Most kids don’t need much enticement to get involved in the kitchen. The sensory experience alone is what draws them in: the thunk of the wooden spoon against the bowl, the yeasty pop of bread as it is kneaded and squished.
But let’s say you have a 6-year-old on your hands for an afternoon, and want to get her excited, specifically, about fermentation.

You’ve now got a new tool: a charming 2011 kids’ book called Suzie’s Sourdough Circus ($9.95 USD).
The story tells of a girl named Suzie who makes sourdough bread with her dad every week.

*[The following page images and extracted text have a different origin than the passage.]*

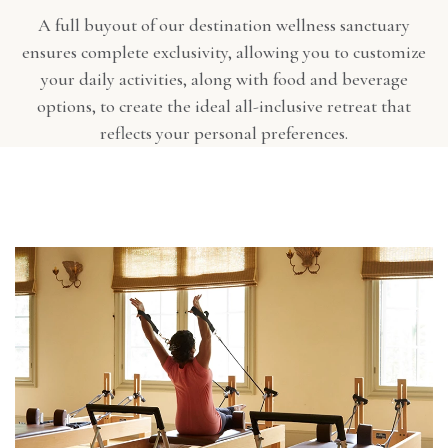
A full buyout of our destination wellness sanctuary
ensures complete exclusivity, allowing you to customize
your daily activities, along with food and beverage
options, to create the ideal all-inclusive retreat that
reflects your personal preferences.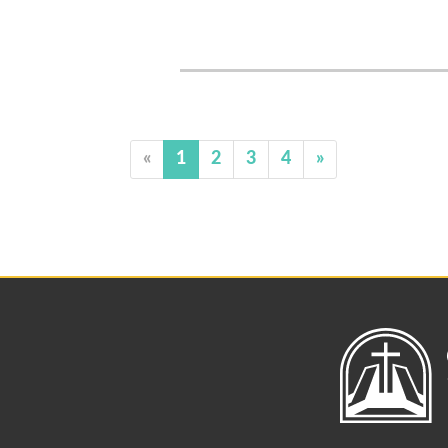
«
1
2
3
4
»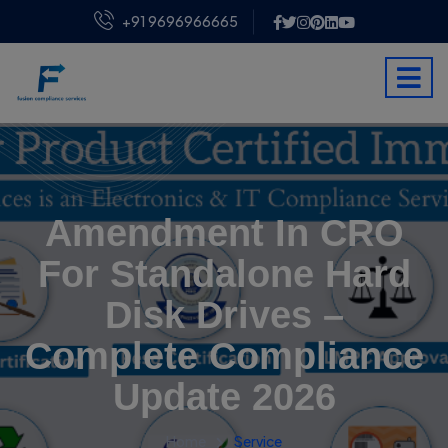
+91 9696966665
Amendment In CRO
For Standalone Hard
Disk Drives –
Complete Compliance
Update 2026
Home
Service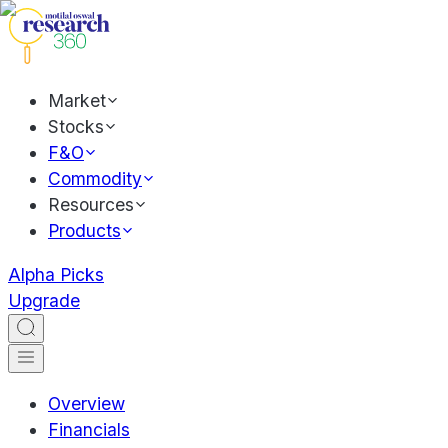
Market
Stocks
F&O
Commodity
Resources
Products
Alpha Picks
Upgrade
Overview
Financials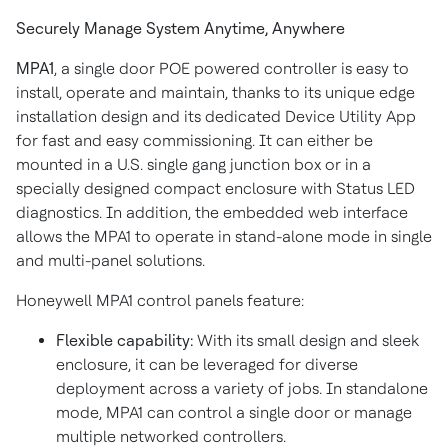
Securely Manage System Anytime, Anywhere
MPA1
, a single door POE powered controller is easy to
install, operate and maintain, thanks to its unique edge
installation design and its dedicated Device Utility App
for fast and easy commissioning. It can either be
mounted in a U.S. single gang junction box or in a
specially designed compact enclosure with Status LED
diagnostics. In addition, the embedded web interface
allows the MPA1 to operate in stand-alone mode in single
and multi-panel solutions.
Honeywell MPA1 control panels feature:
Flexible capability:
With its small design and sleek
enclosure, it can be leveraged for diverse
deployment across a variety of jobs. In standalone
mode, MPA1 can control a single door or manage
multiple networked controllers.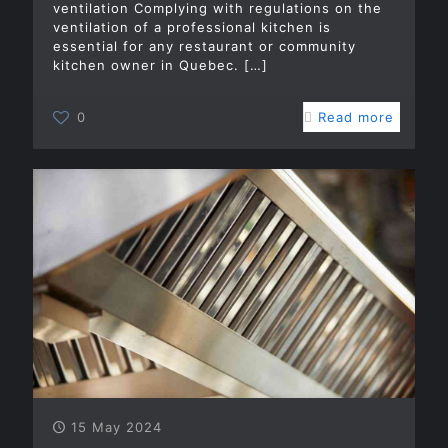
ventilation Complying with regulations on the
ventilation of a professional kitchen is
essential for any restaurant or community
kitchen owner in Quebec.
[…]
0
Read more
15 May 2024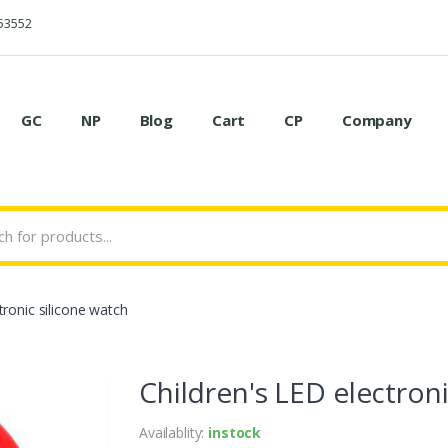
53552
GC
NP
Blog
Cart
CP
Company
tronic silicone watch
Children's LED electroni
Availablity:
instock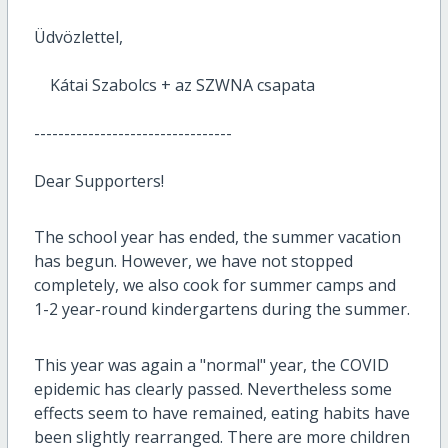
Üdvözlettel,
Kátai Szabolcs + az SZWNA csapata
---------------------------------
Dear Supporters!
The school year has ended, the summer vacation
has begun.
However, we have not stopped
completely, we also cook for summer camps and
1-2 year-round kindergartens during the summer.
This year was again a "normal" year, the COVID
epidemic has clearly passed.
Nevertheless some
effects seem to have remained,
eating habits have
been slightly rearranged.
There are more children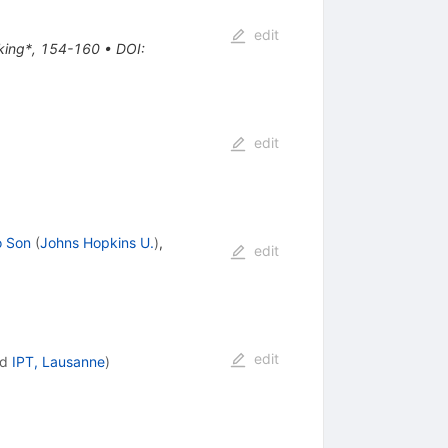
edit
aking*, 154-160
•
DOI
:
edit
o Son
(
Johns Hopkins U.
)
,
edit
edit
nd
IPT, Lausanne
)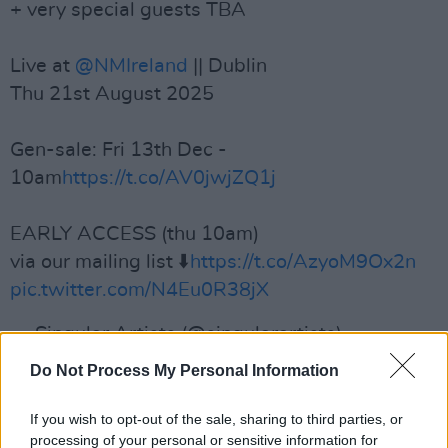
+ very special guests TBA
Live at
@NMIreland
|| Dublin
Thu 21st August 2025
Gen-sale: Fri 13th Dec -
10am
https://t.co/AV0jwjZQ1j
EARLY ACCESS (thu 10am)
via our mailing list ⬇️
https://t.co/AzyoM9Ox2n
pic.twitter.com/N4Eu0R38jX
— Singular Artists (@singularartists)
December 10, 2024
Do Not Process My Personal Information
Advertisement
If you wish to opt-out of the sale, sharing to third parties, or
processing of your personal or sensitive information for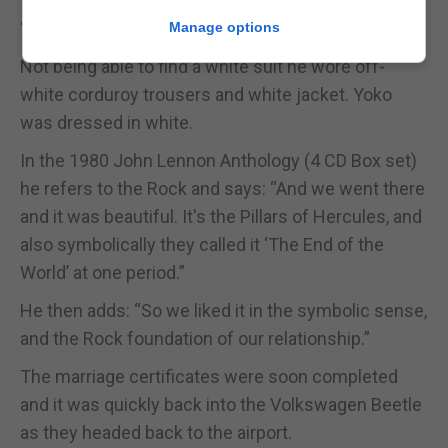
“Gibraltar was like a sunny dream,” he said.
Manage options
Not being able to find a white suit he wore off-
white corduroy trousers and white jacket. Yoko
was dressed in white.
In the 1980 John Lennon Anthology (4 CD Box set)
he refers to the Rock and says: “And we went there
and it was beautiful. It's the Pillars of Hercules, and
also symbolically they called it ‘The End of the
World’ at one period.”
He then adds: “So we liked it in the symbolic sense,
and the Rock foundation of our relationship.”
The marriage certificates were soon completed
and it was quickly back into the Volkswagen Beetle
as they headed back to the airport.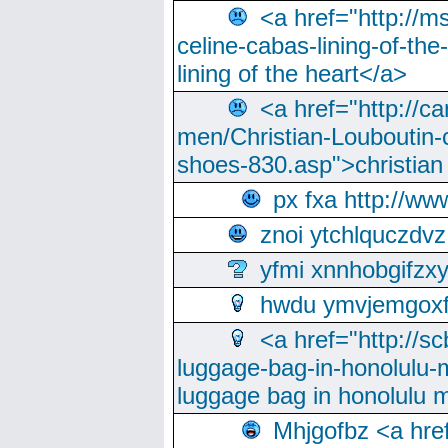
<a href="http://m
celine-cabas-lining-of-th
lining of the heart</a>
<a href="http://ca
men/Christian-Louboutin-c
shoes-830.asp">christian
px fxa http://ww
znoi ytchlquczdvz
yfmi xnnhobgifzx
hwdu ymvjemgox
<a href="http://sc
luggage-bag-in-honolulu-
luggage bag in honolulu 
Mhjgofbz <a href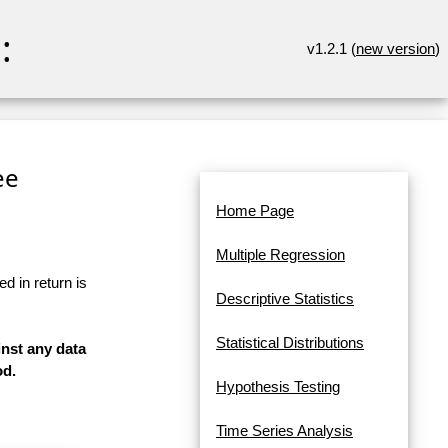
:
v1.2.1 (
new version
)
ee
Home Page
Multiple Regression
d in return is
Descriptive Statistics
Statistical Distributions
inst any data
od.
Hypothesis Testing
Time Series Analysis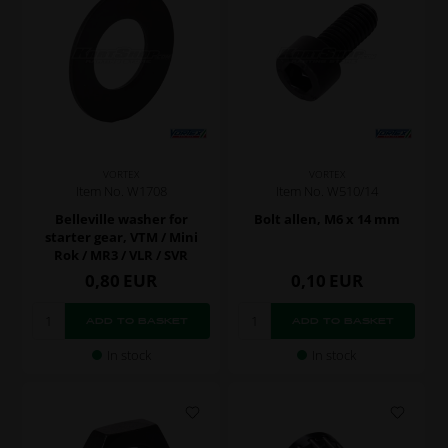
VORTEX
VORTEX
Item No. W1708
Item No. W510/14
Belleville washer for
Bolt allen, M6 x 14 mm
starter gear, VTM / Mini
Rok / MR3 / VLR / SVR
0,80
EUR
0,10
EUR
In stock
In stock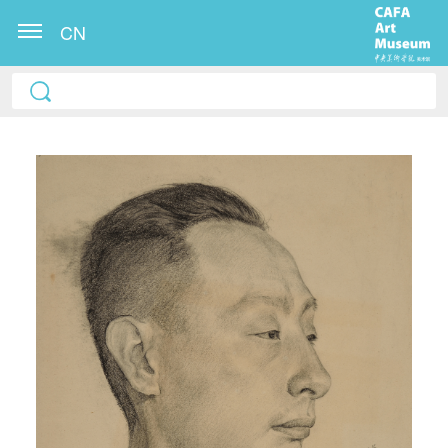
CN
QUICK LOGIN
ACCOUNT LOGIN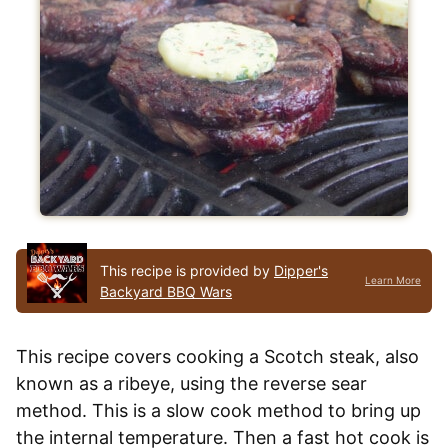
This recipe is provided by
Dipper's
Learn More
Backyard BBQ Wars
This recipe covers cooking a Scotch steak, also
known as a ribeye, using the reverse sear
method. This is a slow cook method to bring up
the internal temperature. Then a fast hot cook is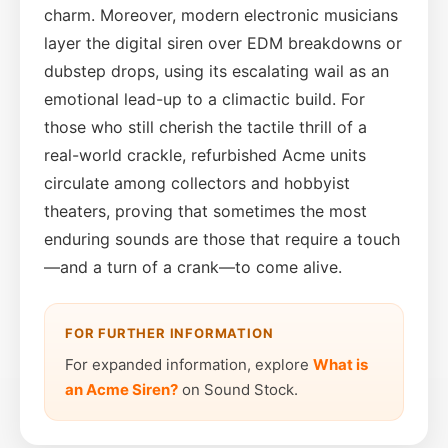
charm. Moreover, modern electronic musicians
layer the digital siren over EDM breakdowns or
dubstep drops, using its escalating wail as an
emotional lead-up to a climactic build. For
those who still cherish the tactile thrill of a
real-world crackle, refurbished Acme units
circulate among collectors and hobbyist
theaters, proving that sometimes the most
enduring sounds are those that require a touch
—and a turn of a crank—to come alive.
FOR FURTHER INFORMATION
For expanded information, explore
What is
an Acme Siren?
on Sound Stock.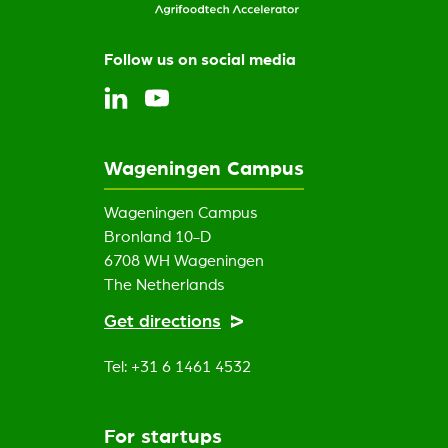
Follow us on social media
Wageningen Campus
Wageningen Campus
Bronland 10-D
6708 WH Wageningen
The Netherlands
Get directions
Tel: +31 6 1461 4532
For startups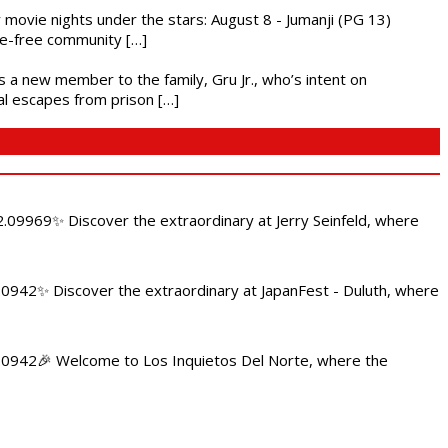
ly movie nights under the stars: August 8 - Jumanji (PG 13)
nce-free community […]
es a new member to the family, Gru Jr., who’s intent on
l escapes from prison […]
.09969✨ Discover the extraordinary at Jerry Seinfeld, where
4.0942✨ Discover the extraordinary at JapanFest - Duluth, where
84.0942🎉 Welcome to Los Inquietos Del Norte, where the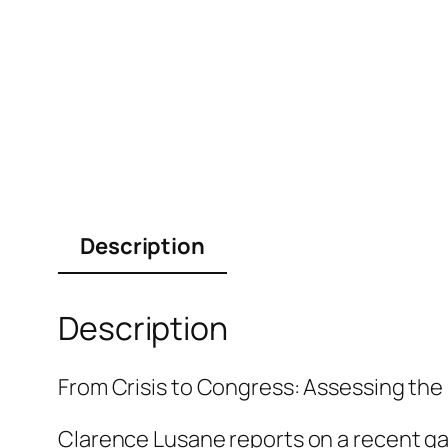
Description
Description
From Crisis to Congress: Assessing the
Clarence Lusane reports on a recent gat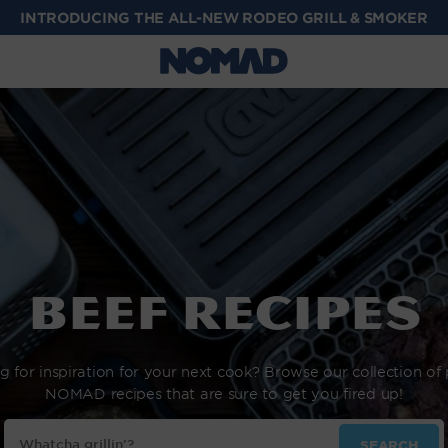
Beef Recipes
g for inspiration for your next cook? Browse our collection of
NOMAD recipes that are sure to get you fired up!
Search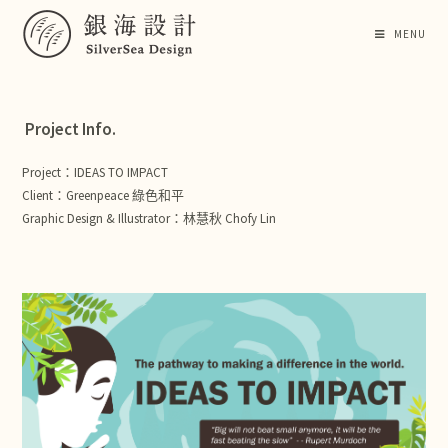
MENU
Project Info.
Project：IDEAS TO IMPACT
Client：Greenpeace 綠色和平
Graphic Design & Illustrator：林慧秋 Chofy Lin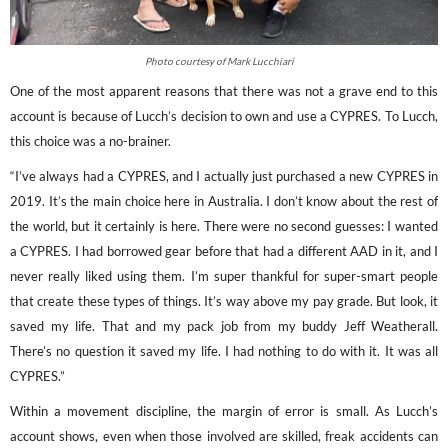
Photo courtesy of Mark Lucchiari
One of the most apparent reasons that there was not a grave end to this
account is because of Lucch’s decision to own and use a CYPRES. To Lucch,
this choice was a no-brainer.
“I’ve always had a CYPRES, and I actually just purchased a new CYPRES in
2019. It’s the main choice here in Australia. I don’t know about the rest of
the world, but it certainly is here. There were no second guesses: I wanted
a CYPRES. I had borrowed gear before that had a different AAD in it, and I
never really liked using them. I’m super thankful for super-smart people
that create these types of things. It’s way above my pay grade. But look, it
saved my life. That and my pack job from my buddy Jeff Weatherall.
There’s no question it saved my life. I had nothing to do with it. It was all
CYPRES.”
Within a movement discipline, the margin of error is small. As Lucch’s
account shows, even when those involved are skilled, freak accidents can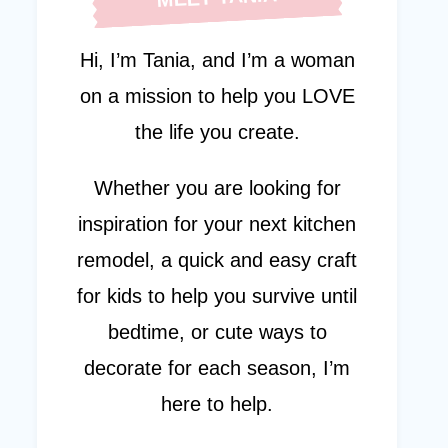
Hi, I’m Tania, and I’m a woman
on a mission to help you LOVE
the life you create.
Whether you are looking for
inspiration for your next kitchen
remodel, a quick and easy craft
for kids to help you survive until
bedtime, or cute ways to
decorate for each season, I’m
here to help.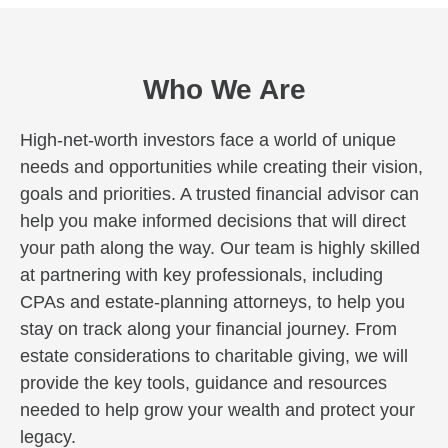
Who We Are
High-net-worth investors face a world of unique
needs and opportunities while creating their vision,
goals and priorities. A trusted financial advisor can
help you make informed decisions that will direct
your path along the way. Our team is highly skilled
at partnering with key professionals, including
CPAs and estate-planning attorneys, to help you
stay on track along your financial journey. From
estate considerations to charitable giving, we will
provide the key tools, guidance and resources
needed to help grow your wealth and protect your
legacy.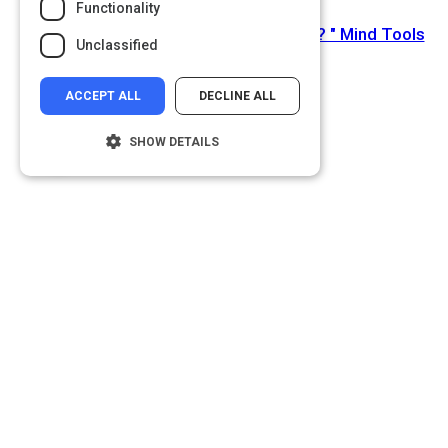
Functionality
Next Activity
How Do You Deal With Change at Work? " Mind Tools
Unclassified
Blog
ACCEPT ALL
DECLINE ALL
SHOW DETAILS
Strictly necessary
Performance
Targeting
Functionality
Unclassified
Strictly necessary cookies allow core
website functionality such as user login and
account management. The website cannot
be used properly without strictly necessary
cookies.
Name
Provider
/
Domain
__cf_bm
Cloudflare Inc.
.glassdoor.com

Suzie likens the family’s sourdough starter to a bunch of tiny pets that lay dormant in the refrigerator until it’s time to start baking. When she adds warm water and flour to the bacteria and yeasts, she imagines the little critters waking up and putting on a show. They splash around in their warm pool, blowing bubbles and hamming it up, circus-style.
Author Kathy Sager, a Canadian early childhood educator with a background in nutrition, delivers the story in Suzie’s voice using spare and peppy rhyming text. Illustrations by Eliska Liska are animé in flavour, enhancing the book’s imaginative appeal whether kids read it by the bedside or at the kitchen table.
Recipes at the end of the book are optional, but fun: they include sourdough bannock (a gold miner’s favourite breakfast, apparently) and chocolate-vanilla marble sourdough cake (which Suzie likes on her birthday). The instructions specify: “Grown-ups, always ask a kid to help you.” Not a bad maxim for any fermentation project.